**EXERCISE OBJECTIVE**
Every line that includes the word "corners" needs to be copied from the listing.

**RECORDS SHOWN**

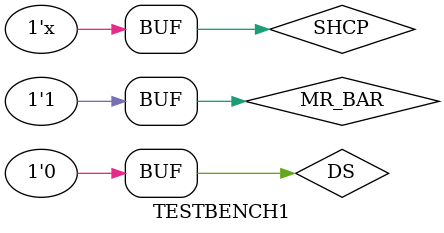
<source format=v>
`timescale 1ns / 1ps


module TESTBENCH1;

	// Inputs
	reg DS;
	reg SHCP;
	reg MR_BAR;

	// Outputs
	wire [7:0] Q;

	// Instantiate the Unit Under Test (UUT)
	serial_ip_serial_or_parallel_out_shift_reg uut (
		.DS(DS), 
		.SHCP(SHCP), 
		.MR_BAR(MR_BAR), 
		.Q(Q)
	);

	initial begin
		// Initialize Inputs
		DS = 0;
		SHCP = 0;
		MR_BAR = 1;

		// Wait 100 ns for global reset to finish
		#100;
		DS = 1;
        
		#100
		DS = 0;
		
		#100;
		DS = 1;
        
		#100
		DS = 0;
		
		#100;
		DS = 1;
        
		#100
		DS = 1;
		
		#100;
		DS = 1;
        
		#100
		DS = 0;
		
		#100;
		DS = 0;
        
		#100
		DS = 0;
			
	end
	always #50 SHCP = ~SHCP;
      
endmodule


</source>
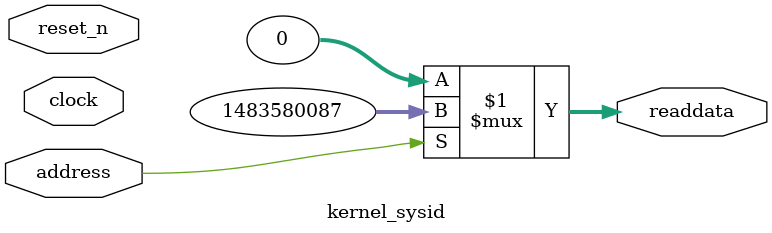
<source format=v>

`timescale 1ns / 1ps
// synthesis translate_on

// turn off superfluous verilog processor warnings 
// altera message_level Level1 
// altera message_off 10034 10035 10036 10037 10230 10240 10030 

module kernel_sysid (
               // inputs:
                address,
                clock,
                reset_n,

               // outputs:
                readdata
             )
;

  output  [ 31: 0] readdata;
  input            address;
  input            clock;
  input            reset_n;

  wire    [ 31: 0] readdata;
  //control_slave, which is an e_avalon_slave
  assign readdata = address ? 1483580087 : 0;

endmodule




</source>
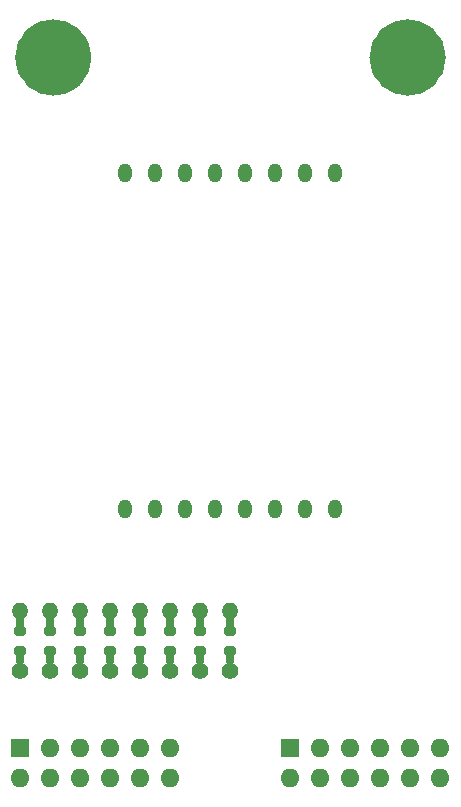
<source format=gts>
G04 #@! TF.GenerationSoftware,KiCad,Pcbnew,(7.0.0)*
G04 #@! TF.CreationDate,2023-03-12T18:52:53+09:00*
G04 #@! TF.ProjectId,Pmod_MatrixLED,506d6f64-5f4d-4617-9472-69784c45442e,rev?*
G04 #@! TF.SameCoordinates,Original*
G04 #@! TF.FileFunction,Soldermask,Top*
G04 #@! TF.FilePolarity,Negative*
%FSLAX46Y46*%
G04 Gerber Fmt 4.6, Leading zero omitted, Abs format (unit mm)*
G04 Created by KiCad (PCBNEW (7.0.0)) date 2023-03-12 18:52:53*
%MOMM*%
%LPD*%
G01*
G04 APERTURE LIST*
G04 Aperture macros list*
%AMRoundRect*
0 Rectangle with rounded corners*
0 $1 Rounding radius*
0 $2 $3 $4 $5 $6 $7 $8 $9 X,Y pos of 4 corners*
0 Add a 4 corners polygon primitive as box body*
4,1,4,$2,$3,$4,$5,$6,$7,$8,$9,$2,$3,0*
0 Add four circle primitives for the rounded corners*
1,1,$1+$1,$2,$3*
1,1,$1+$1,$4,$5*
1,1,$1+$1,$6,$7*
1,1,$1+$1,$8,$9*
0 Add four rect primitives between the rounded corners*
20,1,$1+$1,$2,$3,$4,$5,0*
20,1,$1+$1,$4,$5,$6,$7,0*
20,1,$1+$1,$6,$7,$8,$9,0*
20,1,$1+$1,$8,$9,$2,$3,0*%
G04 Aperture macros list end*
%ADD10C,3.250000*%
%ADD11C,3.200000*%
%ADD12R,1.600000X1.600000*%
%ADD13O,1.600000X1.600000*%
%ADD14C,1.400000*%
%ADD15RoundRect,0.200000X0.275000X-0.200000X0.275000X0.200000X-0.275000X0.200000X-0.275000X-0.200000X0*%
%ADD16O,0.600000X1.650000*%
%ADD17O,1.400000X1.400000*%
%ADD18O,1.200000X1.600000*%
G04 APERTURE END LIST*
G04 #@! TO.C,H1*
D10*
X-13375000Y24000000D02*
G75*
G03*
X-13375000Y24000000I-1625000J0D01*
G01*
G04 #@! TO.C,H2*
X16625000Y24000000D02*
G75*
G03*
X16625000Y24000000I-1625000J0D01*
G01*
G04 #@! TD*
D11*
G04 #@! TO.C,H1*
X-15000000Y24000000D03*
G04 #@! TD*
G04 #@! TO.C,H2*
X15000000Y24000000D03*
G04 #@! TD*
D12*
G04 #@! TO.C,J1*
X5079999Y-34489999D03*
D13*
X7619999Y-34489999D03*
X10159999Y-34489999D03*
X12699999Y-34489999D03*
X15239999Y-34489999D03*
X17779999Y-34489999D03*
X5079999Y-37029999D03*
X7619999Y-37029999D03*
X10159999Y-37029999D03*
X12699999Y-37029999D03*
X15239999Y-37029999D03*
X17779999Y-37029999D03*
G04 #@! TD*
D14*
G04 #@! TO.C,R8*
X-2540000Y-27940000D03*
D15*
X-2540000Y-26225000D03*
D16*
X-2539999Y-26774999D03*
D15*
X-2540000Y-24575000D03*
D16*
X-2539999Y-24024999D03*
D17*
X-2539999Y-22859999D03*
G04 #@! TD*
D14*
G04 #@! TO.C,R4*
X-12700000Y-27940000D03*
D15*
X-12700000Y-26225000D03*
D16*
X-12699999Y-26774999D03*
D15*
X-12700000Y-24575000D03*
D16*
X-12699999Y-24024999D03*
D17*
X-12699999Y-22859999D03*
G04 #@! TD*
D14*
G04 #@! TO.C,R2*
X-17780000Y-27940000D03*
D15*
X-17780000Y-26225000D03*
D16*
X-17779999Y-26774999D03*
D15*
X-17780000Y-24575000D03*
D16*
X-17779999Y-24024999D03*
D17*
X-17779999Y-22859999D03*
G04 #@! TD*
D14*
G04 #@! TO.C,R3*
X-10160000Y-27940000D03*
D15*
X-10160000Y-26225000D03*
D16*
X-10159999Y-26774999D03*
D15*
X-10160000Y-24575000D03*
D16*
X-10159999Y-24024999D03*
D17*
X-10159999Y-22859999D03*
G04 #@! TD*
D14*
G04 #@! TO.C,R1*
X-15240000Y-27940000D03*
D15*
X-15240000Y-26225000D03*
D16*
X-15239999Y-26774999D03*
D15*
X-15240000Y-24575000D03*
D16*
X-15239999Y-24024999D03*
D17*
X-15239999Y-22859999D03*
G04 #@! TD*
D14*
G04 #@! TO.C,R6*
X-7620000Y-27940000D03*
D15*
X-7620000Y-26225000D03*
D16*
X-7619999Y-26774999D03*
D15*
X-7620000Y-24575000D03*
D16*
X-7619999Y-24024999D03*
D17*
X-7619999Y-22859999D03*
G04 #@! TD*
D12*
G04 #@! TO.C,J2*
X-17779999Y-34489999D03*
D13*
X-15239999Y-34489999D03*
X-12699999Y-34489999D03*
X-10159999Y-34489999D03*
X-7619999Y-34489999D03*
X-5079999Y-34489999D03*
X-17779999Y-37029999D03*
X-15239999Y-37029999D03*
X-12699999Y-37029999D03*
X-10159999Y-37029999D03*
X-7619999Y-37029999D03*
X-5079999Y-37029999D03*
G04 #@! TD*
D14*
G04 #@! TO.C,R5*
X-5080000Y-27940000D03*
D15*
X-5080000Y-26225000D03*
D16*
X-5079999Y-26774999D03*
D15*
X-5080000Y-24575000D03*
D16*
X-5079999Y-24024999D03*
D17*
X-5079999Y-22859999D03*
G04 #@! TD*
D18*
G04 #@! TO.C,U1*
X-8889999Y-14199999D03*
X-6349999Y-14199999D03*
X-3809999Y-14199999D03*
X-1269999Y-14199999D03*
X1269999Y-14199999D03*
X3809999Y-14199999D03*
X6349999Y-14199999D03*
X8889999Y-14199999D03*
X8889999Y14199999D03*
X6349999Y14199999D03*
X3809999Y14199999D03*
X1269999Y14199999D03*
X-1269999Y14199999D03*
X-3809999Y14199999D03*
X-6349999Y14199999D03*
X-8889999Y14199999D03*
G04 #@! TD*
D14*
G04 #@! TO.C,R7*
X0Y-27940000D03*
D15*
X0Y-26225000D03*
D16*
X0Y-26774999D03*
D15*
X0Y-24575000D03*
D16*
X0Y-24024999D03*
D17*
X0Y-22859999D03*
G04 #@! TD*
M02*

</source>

**TASK ANSWER**
0 Rectangle with rounded corners*
0 $2 $3 $4 $5 $6 $7 $8 $9 X,Y pos of 4 corners*
0 Add a 4 corners polygon primitive as box body*
0 Add four circle primitives for the rounded corners*
0 Add four rect primitives between the rounded corners*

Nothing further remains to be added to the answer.